Introduction
There is a paucity of data on the influence of sex, race, insurance, pulmonary hypertension-related complications, and cirrhosis-related complications on mortality, hospital length of stay (LOS), and total hospital charges. The aim of this study was to identify risk factors in a national population cohort (in the USA) admitted to hospital between 2012 and 2017.
Methods
All patients aged > 18 years with pulmonary hypertension and cirrhosis, who had been admitted to hospital between 2012 and 2017, were identified from the US Nationwide Inpatient Sample (NIS), a large publicly available all-payer inpatient care database in the USA. Multivariate regression analysis was used to estimate the odds ratios of in-hospital mortality, average length of hospital stay, and hospital charges, after adjusting for age, gender, race, primary insurance payer status, hospital type and size (number of beds), hospital region, hospital teaching status, and other demographic characteristics.
Results
Our study identified 1,111,594 patients who had been discharged from hospital from 2012 to 2017. Of these patients, 355,455 were admitted with pulmonary hypertension, with 9.8% having cirrhosis as a complication (
n
= 34,986). The analysis revealed that patients with both pulmonary hypertension and cirrhosis compared to patients with only pulmonary hypertension experience increased mortality, hospital LOS, total hospital charges, and pulmonary hypertension-related and cirrhosis-related complications.

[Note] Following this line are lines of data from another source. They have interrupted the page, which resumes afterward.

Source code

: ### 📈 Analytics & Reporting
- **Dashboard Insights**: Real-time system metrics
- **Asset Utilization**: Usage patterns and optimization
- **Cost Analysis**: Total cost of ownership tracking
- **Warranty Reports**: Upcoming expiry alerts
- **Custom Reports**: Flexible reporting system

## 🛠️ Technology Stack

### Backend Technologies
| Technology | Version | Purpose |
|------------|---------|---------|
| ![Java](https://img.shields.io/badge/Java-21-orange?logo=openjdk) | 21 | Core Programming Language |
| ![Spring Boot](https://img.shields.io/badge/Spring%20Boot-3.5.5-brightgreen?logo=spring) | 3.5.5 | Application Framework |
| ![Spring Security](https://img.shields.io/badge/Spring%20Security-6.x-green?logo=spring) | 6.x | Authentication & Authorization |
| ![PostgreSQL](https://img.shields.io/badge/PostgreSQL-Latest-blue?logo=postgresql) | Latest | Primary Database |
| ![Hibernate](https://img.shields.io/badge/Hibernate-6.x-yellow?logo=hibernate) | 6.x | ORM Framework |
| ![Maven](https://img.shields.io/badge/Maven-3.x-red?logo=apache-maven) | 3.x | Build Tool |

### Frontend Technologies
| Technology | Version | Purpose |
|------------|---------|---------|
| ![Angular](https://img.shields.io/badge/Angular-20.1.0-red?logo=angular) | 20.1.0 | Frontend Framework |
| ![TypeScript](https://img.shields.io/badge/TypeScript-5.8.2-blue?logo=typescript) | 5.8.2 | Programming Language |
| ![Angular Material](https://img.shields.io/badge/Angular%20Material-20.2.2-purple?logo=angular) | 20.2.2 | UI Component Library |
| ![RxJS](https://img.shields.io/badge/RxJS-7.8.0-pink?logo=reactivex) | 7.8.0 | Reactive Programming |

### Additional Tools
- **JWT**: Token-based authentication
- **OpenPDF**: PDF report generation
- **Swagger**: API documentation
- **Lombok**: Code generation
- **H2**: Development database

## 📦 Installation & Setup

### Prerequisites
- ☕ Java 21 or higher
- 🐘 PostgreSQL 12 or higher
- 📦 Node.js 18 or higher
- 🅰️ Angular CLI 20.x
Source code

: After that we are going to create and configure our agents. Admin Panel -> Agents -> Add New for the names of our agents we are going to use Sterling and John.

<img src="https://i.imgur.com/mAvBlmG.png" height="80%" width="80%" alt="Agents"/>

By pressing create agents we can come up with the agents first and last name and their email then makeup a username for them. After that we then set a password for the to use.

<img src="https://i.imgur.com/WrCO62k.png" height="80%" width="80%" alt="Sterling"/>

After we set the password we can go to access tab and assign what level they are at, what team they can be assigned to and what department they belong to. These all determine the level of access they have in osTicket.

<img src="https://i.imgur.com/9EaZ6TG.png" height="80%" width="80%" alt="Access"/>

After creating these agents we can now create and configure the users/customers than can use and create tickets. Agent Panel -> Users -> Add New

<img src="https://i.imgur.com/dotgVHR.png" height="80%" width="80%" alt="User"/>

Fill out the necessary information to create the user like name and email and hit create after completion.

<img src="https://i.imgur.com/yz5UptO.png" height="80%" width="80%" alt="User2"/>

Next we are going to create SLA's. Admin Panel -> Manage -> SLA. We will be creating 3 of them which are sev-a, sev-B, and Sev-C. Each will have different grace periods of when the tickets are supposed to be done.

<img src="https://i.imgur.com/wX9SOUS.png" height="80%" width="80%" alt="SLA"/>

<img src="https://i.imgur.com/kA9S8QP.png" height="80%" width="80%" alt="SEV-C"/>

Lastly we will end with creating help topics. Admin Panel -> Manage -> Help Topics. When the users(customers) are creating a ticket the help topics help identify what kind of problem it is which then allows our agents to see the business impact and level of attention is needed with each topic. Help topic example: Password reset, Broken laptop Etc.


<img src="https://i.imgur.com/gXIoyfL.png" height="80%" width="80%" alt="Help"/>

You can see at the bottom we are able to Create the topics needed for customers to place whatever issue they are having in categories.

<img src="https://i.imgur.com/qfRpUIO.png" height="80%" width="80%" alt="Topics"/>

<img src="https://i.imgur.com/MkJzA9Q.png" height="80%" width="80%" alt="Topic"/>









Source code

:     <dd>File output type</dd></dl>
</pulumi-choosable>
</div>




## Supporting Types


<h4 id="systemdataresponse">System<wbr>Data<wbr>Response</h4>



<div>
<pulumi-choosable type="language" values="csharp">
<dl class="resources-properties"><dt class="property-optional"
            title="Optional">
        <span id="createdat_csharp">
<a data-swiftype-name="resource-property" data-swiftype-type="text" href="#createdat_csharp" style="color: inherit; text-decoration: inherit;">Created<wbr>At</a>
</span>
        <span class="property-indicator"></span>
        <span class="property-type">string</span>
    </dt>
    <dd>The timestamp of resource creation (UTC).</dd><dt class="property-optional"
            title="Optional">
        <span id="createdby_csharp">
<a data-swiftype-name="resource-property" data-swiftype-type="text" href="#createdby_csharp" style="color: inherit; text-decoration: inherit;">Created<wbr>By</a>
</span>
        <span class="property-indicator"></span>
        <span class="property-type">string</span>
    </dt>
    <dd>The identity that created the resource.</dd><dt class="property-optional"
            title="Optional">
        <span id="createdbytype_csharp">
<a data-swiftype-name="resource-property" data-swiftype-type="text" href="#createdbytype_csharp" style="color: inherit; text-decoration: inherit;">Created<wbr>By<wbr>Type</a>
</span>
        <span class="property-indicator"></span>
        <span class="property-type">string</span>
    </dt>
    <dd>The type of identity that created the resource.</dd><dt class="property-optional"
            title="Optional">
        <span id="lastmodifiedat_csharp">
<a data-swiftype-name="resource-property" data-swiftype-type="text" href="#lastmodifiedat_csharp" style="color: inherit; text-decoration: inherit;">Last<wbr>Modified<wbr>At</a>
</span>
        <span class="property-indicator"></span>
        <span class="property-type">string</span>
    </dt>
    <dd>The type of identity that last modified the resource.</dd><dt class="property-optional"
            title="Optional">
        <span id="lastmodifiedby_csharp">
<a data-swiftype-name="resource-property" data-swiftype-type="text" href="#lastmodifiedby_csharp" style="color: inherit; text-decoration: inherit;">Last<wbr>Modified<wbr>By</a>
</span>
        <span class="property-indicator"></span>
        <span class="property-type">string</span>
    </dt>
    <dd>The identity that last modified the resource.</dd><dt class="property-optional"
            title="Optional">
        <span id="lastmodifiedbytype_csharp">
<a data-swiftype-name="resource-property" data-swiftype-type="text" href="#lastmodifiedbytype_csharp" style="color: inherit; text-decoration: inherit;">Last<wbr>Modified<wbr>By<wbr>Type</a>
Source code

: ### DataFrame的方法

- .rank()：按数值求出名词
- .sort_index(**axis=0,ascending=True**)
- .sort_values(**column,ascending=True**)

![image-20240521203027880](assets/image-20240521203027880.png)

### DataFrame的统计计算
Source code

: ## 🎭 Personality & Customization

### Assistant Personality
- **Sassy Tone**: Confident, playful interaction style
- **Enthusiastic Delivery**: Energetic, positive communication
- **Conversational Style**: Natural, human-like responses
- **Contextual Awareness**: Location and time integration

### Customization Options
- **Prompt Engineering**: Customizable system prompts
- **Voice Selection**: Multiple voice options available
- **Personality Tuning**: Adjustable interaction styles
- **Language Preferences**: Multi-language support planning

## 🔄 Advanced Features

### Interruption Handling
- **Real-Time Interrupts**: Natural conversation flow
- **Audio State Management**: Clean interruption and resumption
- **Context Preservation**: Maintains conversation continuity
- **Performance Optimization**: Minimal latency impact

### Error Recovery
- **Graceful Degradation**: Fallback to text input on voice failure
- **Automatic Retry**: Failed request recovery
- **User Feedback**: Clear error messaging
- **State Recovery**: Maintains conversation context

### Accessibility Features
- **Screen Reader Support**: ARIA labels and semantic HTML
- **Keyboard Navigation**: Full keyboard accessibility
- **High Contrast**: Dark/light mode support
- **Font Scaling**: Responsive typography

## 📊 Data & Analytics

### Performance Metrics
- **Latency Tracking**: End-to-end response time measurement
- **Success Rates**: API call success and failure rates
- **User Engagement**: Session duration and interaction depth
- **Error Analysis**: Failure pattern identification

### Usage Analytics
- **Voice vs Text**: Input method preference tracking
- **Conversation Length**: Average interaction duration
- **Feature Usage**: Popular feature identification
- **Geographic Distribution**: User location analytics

Independent positive predictors of mortality were Asian/Pacific Islander race and "other" insurance status (worker’s compensation; other US health benefits plans [CHAMPUS/TRICARE, CHAMPVA, Title V]). Independent positive predictors of increased hospital LOS were black race and "other" patients (more than one race/mixed). Independent positive predictors of increased total hospital charges were male gender, Hispanic ethnicity, Asian/Pacific Islander race, and other insurance status. Pulmonary hypertension-related complications (cor pulmonale, pulmonary embolism, hemoptysis, cardiac arrest, atrial fibrillation, ventricular tachycardia) and cirrhosis-related complications (ascites, hepatorenal syndrome, hepatic encephalopathy, variceal bleeding, portal hypertension) were independent positive predictors of mortality, hospital LOS, and total hospital charges.
Conclusions
Patients with pulmonary hypertension and cirrhosis have increased mortality and hospital utilization compared to patients with only pulmonary hypertension. We identified key drivers for these outcomes. Targeted interventions, such as novel medications, right-to-left shunts, more evaluations for lung transplantation, and reversal of pulmonary vacular remodeling, are needed for the subgroups identified in this study in order to improve outcomes.